La ligne téléphonique « Anorexie Boulimie info écoute » (0810 037 037) et les patients que nous rencontrons après des parcours longs et complexes nous permettent de mesurer les conséquences de cette situation au travers de témoignages de patients : certains ne reçoivent pas de diagnostic et ou de soins adaptés pendant des mois ou des années, d’autres en trouvent à des heures de routes de chez eux et ne peuvent s’y rendre régulièrement, d’autres attendent des mois avant d’accéder à des soins. Cela a de lourdes conséquences : complications somatiques pouvant entrainer la mort et des effets secondaires irréversibles (ostéoporose, infertilité), désinsertion sociale, rupture scolaire et professionnelle, reconnaissance de handicap.

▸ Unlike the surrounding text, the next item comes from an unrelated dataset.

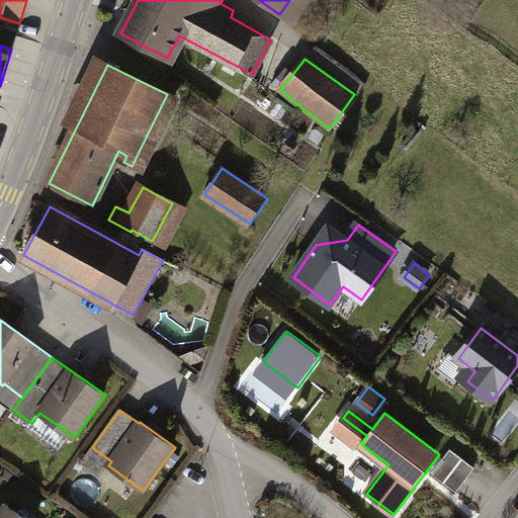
[(451,449),(433,473),(457,492),(476,468),(451,449)]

L’IMPORTANCE DU DÉVELOPPEMENT DE LA FORMATION ET DES FILIÈRES DE SOINS

Dans l’idéal, comment l’offre de diagnostic et de soins devrait-elle être structurée (au niveau national, régional, départemental, local) pour prendre en charge correctement les patients ?

Il faudrait que le repérage précoce soit possible et plus rapide au travers des soignants de proximité, avec la possibilité d’un premier niveau de suivi adapté à proximité, ce qui serait permis par des professionnels plus nombreux et mieux formés ; ensuite il faudrait un deuxième niveau de soins spécialisés au niveau départemental ou régional et enfin la possibilité de bénéficier de structures de recours dans des situations difficiles et/ou plus complexes.

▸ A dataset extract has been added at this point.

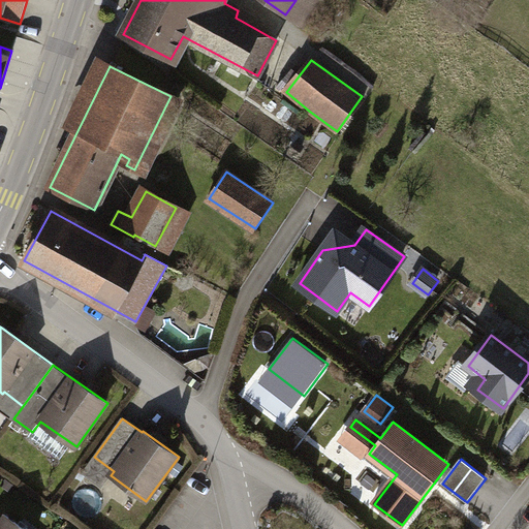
[(25,528),(6,516),(0,523),(0,528),(25,528)]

Les professionnels de santé ont-il une formation suffisante sur les TCA durant leurs études ?

La formation médicale initiale est de 2 à 4 heures, dans tout le cursus des études de médecine. Certaines spécialités bénéficient d’un complément variable (Psychiatrie, Nutrition). Il existe des Diplômes Universitaires et Inter Universitaires mais ils sont facultatifs et trop peu nombreux. Il faudrait pouvoir intensifier la formation de tous les médecins et des personnels paramédicaux de premier recours pour le repérage, l’évaluation et l’orientation. Celle des spécialistes plus particulièrement concernés devrait être plus conséquente et intégrer un volet sur les soins spécialisés pour les TCA. Les différentes spécialités n’ayant pas spontanément l’habitude de travailler ensemble, il est par ailleurs nécessaire de développer des formations pour que cette connaissance et cette culture du travail multidisciplinaire et en réseau se développent, au service des TCA.

Certains patients ne reçoivent pas de diagnostic et ou de soins adaptés pendant des mois ou des années, d’autres en trouvent à des heures de routes de chez eux.